— Records to use —
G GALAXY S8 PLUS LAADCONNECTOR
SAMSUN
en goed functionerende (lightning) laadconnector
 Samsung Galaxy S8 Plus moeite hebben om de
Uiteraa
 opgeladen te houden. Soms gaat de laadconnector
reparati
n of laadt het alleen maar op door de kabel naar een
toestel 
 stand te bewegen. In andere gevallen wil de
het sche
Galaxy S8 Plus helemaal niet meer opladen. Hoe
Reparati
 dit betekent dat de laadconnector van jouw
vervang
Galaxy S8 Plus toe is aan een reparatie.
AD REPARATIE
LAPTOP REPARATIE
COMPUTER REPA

— Assignment —
Starting at the first line, transcribe the material through to the last.

— Completed task —
G GALAXY S8 PLUS LAADCONNECTOR
SAMSUN
en goed functionerende (lightning) laadconnector
 Samsung Galaxy S8 Plus moeite hebben om de
Uiteraa
 opgeladen te houden. Soms gaat de laadconnector
reparati
n of laadt het alleen maar op door de kabel naar een
toestel 
 stand te bewegen. In andere gevallen wil de
het sche
Galaxy S8 Plus helemaal niet meer opladen. Hoe
Reparati
 dit betekent dat de laadconnector van jouw
vervang
Galaxy S8 Plus toe is aan een reparatie.
AD REPARATIE
LAPTOP REPARATIE
COMPUTER REPA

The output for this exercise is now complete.